§ **INSTRUCTION**
Every line from the beginning of the data through the line containing "Das erwartet Dich" should be reproduced exactly, and no further lines should be output.
|---|
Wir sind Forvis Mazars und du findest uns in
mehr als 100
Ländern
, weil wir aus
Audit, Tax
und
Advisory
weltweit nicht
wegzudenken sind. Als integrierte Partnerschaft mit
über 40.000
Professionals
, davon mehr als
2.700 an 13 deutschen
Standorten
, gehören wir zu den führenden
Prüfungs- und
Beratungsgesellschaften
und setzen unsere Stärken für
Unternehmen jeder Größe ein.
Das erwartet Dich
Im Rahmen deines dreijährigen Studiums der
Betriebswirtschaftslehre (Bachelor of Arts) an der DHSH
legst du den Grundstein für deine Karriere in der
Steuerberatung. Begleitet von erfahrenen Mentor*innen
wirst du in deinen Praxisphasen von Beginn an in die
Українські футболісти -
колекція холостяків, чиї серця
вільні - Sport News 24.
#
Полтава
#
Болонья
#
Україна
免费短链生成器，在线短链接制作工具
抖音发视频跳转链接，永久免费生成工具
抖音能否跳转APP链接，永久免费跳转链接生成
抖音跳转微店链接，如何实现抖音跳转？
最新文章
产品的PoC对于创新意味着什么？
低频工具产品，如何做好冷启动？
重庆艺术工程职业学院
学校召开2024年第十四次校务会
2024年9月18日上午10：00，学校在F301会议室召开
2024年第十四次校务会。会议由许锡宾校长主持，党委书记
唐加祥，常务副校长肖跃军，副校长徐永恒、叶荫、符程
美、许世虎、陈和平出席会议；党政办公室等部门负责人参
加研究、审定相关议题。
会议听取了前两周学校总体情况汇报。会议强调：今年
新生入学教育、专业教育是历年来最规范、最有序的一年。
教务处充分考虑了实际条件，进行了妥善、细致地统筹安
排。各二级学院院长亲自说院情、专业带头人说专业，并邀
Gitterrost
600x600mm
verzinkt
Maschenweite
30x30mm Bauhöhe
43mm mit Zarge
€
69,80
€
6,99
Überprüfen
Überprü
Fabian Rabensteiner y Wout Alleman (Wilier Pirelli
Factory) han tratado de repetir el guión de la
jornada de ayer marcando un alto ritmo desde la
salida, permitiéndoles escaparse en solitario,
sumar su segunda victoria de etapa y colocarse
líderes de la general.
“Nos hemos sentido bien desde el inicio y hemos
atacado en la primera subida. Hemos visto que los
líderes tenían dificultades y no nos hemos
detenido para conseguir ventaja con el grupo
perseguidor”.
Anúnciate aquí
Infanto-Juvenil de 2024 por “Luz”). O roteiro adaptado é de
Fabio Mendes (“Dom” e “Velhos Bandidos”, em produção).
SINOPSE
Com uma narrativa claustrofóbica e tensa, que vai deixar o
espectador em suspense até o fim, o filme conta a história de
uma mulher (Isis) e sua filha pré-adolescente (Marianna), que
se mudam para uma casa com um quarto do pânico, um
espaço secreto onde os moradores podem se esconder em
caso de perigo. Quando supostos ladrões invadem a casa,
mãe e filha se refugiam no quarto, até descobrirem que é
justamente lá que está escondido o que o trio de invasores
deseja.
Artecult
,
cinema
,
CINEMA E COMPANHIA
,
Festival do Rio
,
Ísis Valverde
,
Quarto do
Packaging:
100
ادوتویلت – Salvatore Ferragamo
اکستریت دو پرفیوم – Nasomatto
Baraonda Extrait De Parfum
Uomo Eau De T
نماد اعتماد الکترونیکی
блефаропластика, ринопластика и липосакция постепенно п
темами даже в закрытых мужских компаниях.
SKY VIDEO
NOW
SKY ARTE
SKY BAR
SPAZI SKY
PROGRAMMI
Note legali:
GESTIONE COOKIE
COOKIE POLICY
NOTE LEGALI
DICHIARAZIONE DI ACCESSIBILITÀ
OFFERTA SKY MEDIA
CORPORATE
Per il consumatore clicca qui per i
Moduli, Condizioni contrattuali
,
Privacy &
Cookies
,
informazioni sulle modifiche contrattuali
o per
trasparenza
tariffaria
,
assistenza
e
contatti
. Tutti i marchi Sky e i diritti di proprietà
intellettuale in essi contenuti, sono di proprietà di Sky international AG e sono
|---|
§ **OUTPUT BELOW**
Wir sind Forvis Mazars und du findest uns in
mehr als 100
Ländern
, weil wir aus
Audit, Tax
und
Advisory
weltweit nicht
wegzudenken sind. Als integrierte Partnerschaft mit
über 40.000
Professionals
, davon mehr als
2.700 an 13 deutschen
Standorten
, gehören wir zu den führenden
Prüfungs- und
Beratungsgesellschaften
und setzen unsere Stärken für
Unternehmen jeder Größe ein.
Das erwartet Dich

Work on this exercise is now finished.